I'll spare you the details (for brevity's sake, I just deleted several paragraphs of this post detailing my history with this stuff; no need to thank me, it was the right thing to do), but I've been playing with these modeled sounds since the first iteration of Roland's "TubeLogic" precursor to COSM, in their GC405 and GC408 amps. But not in the kind of depth or to the degree that Herr Proteus has. My need for modeling is driven by sounds I want to make while gigging. On stage, there isn't time to switch guitars between songs, and I need a fairly wide variety of sounds.

Why? Because here in L.A. there are plenty of guitar players in country cover bands who can play better than me, so I try to be a little truer to the tone of the songs we're covering. The intro to "Head Over Boots?" Yeah, that's a Martin model chunking away on the rhythm. The first section of "Copperhead Road?" Yup, Drop-D acoustic tuning with one pedal-press, switching to overdriven electric in Drop-D with another stomp when we get to the second part. Electric 12-string for "Brokenheartsville?" No problem, that's patch #33. Acoustic 12 for "Tequila Sunrise?" #26 with the 12-string model turned on. Tune it up a half-step for "Write This Down," down a step for "My Maria," Baritone for "Should've Been a Cowboy," down a half-step for "I Can Take It From There," I don't know of anyone in town who's bothering to do that. And it's all made easy with a Boss GP-10 guitar processor. To get the most out of it, you need to add a GK-3 hexaphonic pickup to your guitar, (or find one with a GK or GraphTech GHOST system built into it). But it's little, easy to set up at a gig, and its modeled sounds are better than the Roland VG-99's (I have one of those, too, and gig with it once in a while).

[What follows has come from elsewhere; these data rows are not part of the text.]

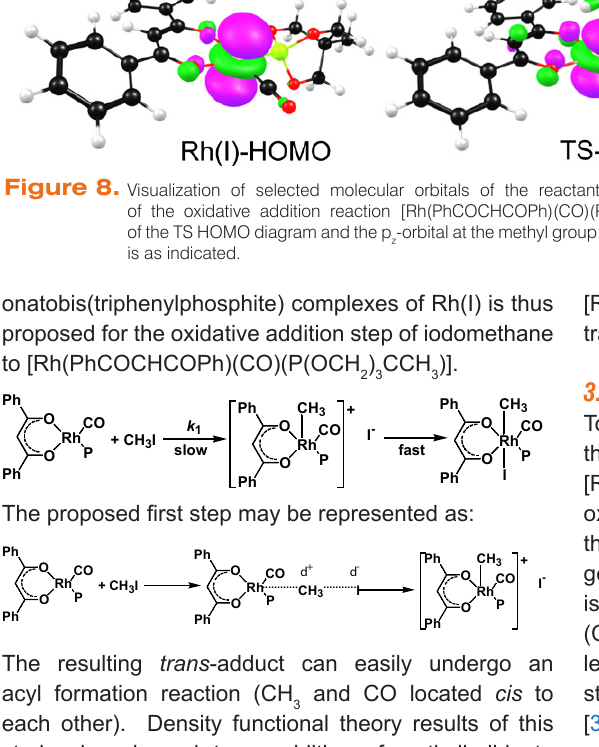
) CCH )] + CH I. Note the d -orbital at the rhodium centre 2 3 3 3 z2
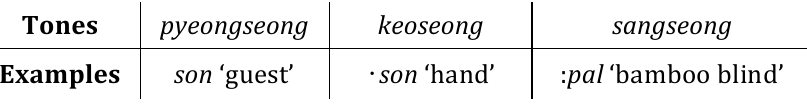
Table 6: Middle Korean tones in monosyllabic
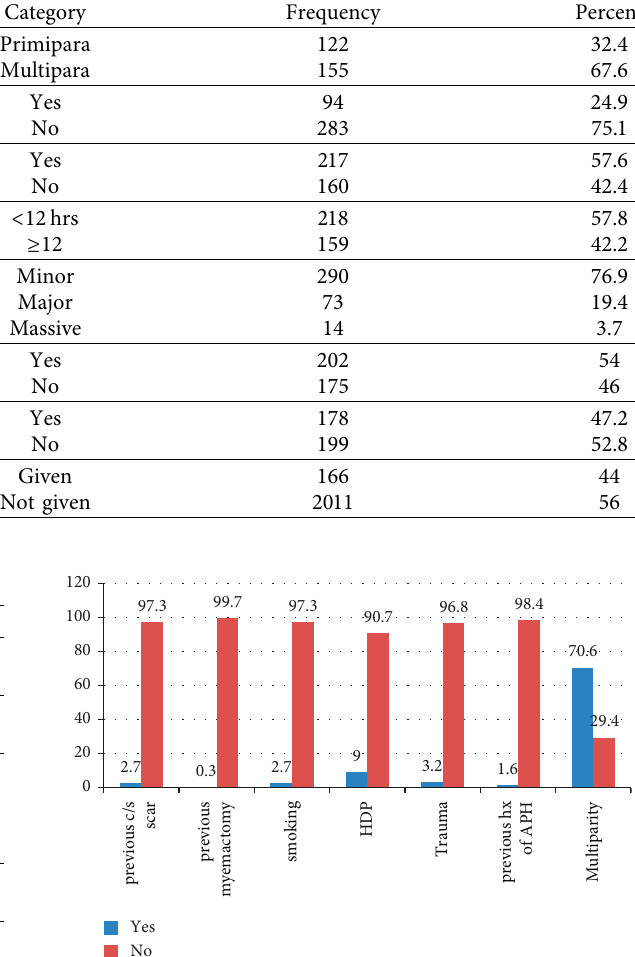
Table 2: Obstetric history on adverse perinatal and maternal outcome and associated factors.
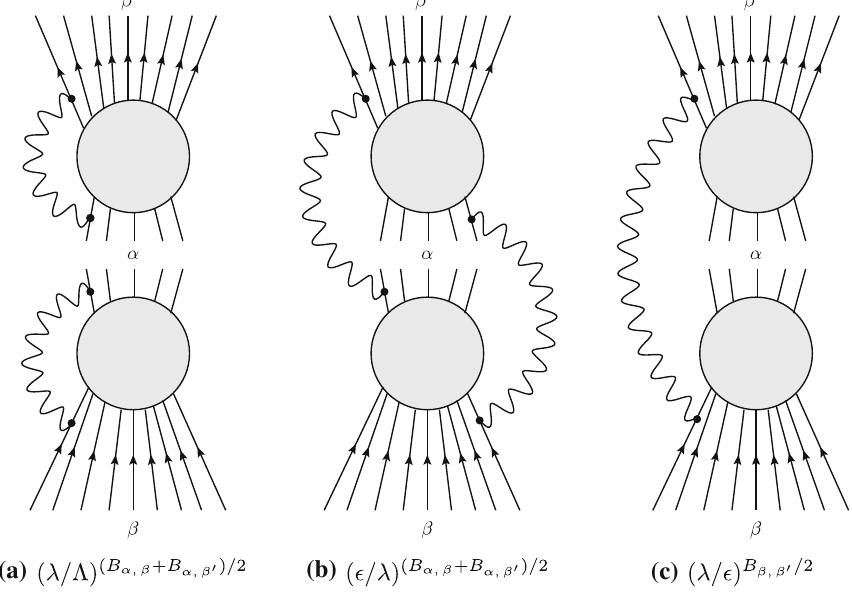
representation of the different contributions to the density (α), dec matrix element ρ ββ (cid:12) . The first contribution is due to soft loops. The second and the third one come from tracing over emitted IR-radiation. The product of the first two contributions gives an IR-finite result, but because of the third one, most off-diagonal elements vanish for λ → 0. The reason is that by tracing over IR-emission in the processes α → β and α → β (cid:12) , we effectively introduce a soft loop from the perspective of the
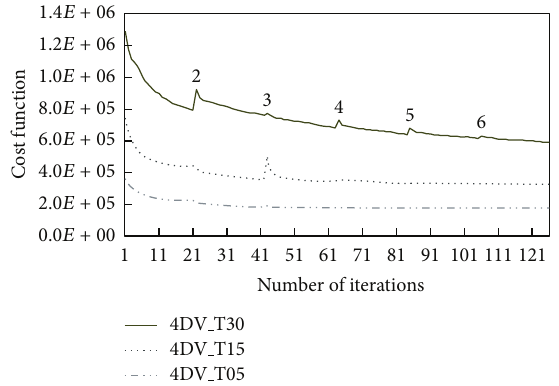
Figure 4: Cost functions with respect to the number of total iterations accumulated by the 6 outer loops indicated on top of the solid curve. The three cost functions are from three experiments that use the assimilation window length of 5 minutes (4DV T05), 15 minutes (4DV T15), and 30 minutes (4DV T30) (from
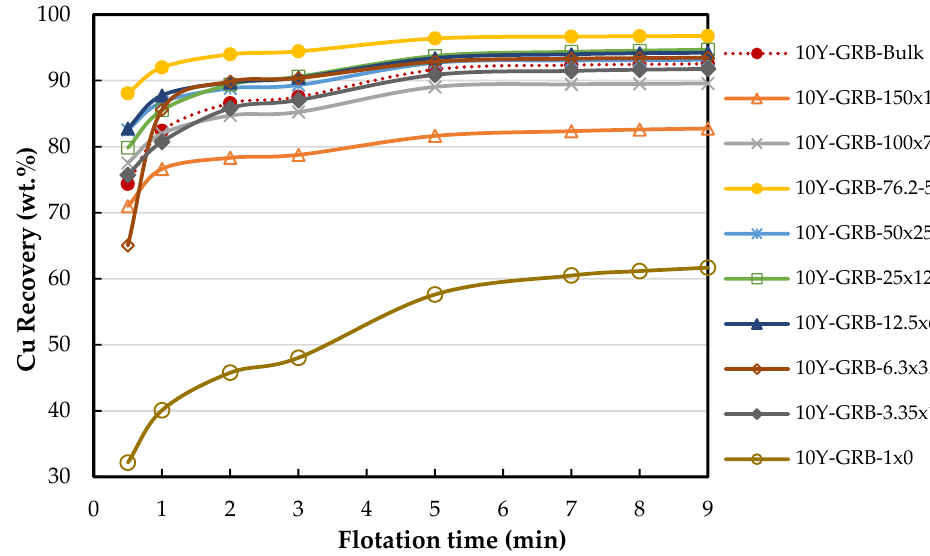
Figure 12. Kinetic rougher flotation tests for sample 10Y-GRB-Bulk and its size fractions. The sample 10Y-GRB-76.2x50 exhibited the highest Cu recovery (96.8%), probably due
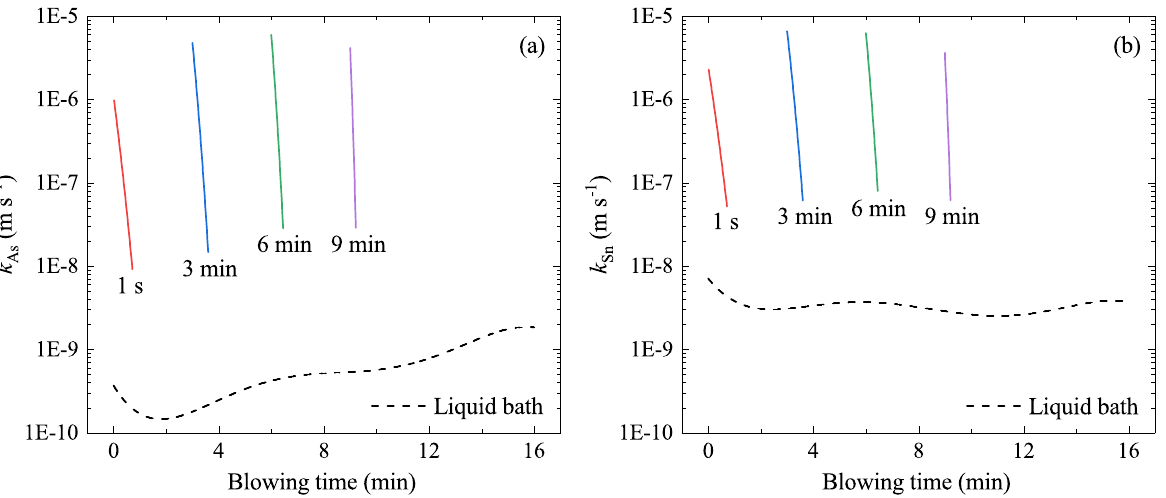
Figure 12. Change of the evaporation rate constant in the liquid bath and in the droplets ejected at t (cid:48) = 1 s, 3 min, 6 min, and 9 min, respectively, during the oxygen blowing: ( a ) k As ( b ) k Sn . Solid curves are those for the ejected droplets, and dashed curves are those for the liquid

My biggest challenge has been amplifying it convincingly, with some versatility for different venues. I have a variety of QSC and JBL powered speakers from my PA system that I've experimented with, but I've never really liked the results. I may have it worked out now, though. Just the GP-10, into a Quilter InterBlock 45 amp, with one Boss FS-8 for a couple of extra stompable parameters. It all fits in one of those little Roadrunner pedalboards ($40 from GC, Link ). Speakers are optional. The biggest part of the rig is the extension cord. Through the amp's DI, it's as good as any venue's PA, and if I want to have a speaker or two, I've been running it into a closed-back 15" Eminence Big Ben, sitting atop an Aguilar SL112 bass cab. Together, those two sound big and full, with 45 real watts of "hey, turn that down!" to go with it. And if carrying 2 cabs becomes too much physical volume (the weight's not bad, that Aguilar cab is extremely light), I can use the Quilter 12" MicroPro extension cab and sound almost as good.

I've now got 13 different "hexed" guitars but only one is a Gretsch.

To keep from offending the Rockabilly Police, I went on to build a mostly-analog boutiquey pedalboard (which has since evolved into the Rackabilly) for use with the Lizards. I may start sneaking the little GP-10 rig to Lizards gigs, though, even if it's just for the sitar part in Wanda Jackson's "Funnel of Love."